В то самое время, когда Саул находился в Аэндоре, филистимляне тоже начали подготовку к будущему сражению. Они устроили смотр своего войска, в ходе которого определялась боевая задача каждой из входящей в него армий. Армии царя Анхуса, как ни странно, было определено место в арьергарде, и тут-то филистимские князья и заметили, что в нее входит еврейская дружина из шестисот воинов, да еще и под предводительством того самого Давида, на руках которого были реки филистимской крови.
Анхус попытался уверить филистимских князей, что Давид верен ему и горит желанием отомстить Саулу, однако это не произвело на филистимских военачальников никакого впечатления.
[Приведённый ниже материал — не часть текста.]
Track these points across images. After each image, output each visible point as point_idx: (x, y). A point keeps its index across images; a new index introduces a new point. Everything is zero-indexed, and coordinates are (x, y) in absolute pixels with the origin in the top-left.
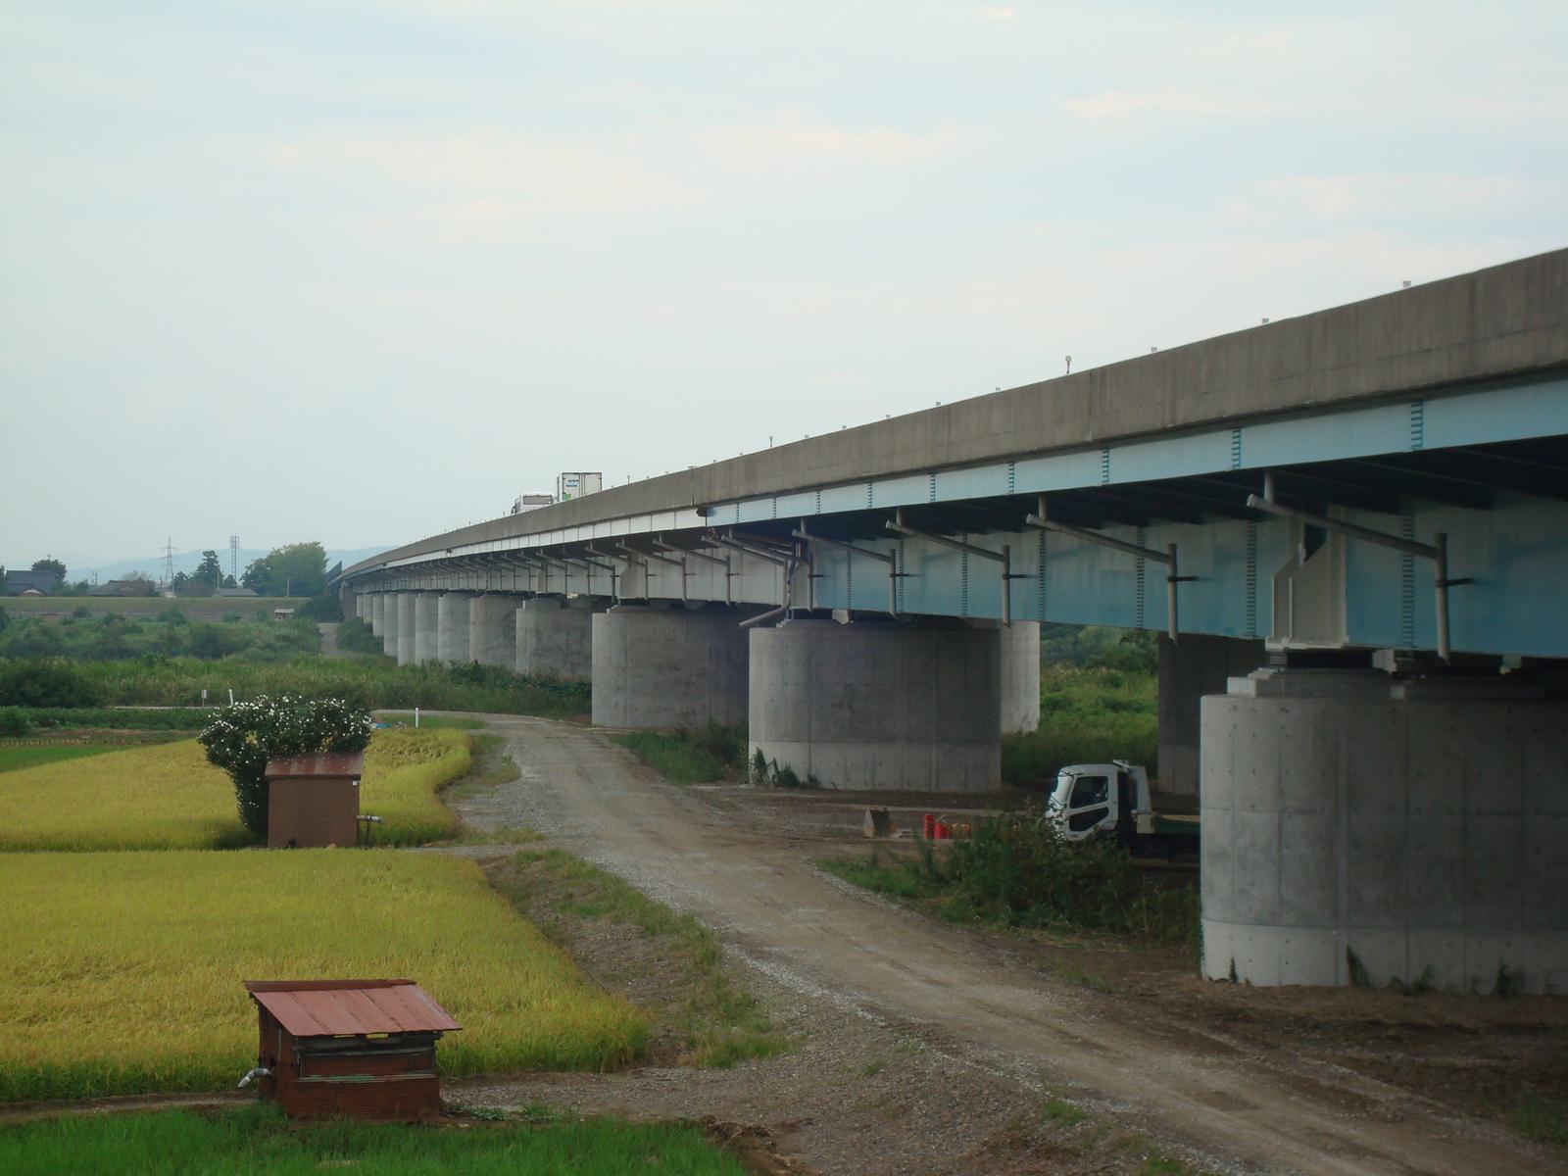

С их точки зрения, доверять Давиду было никак нельзя – напротив, чтобы заслужить прощение Саула, он может в решающий момент сражения ударить в тыл филистимлянам и тем самым определить его исход. Слишком многое решалось для филистимлян в этой битве, чтобы они могли позволить себе рисковать, а потому от Анхуса потребовали отослать Давида назад, в Секелаг.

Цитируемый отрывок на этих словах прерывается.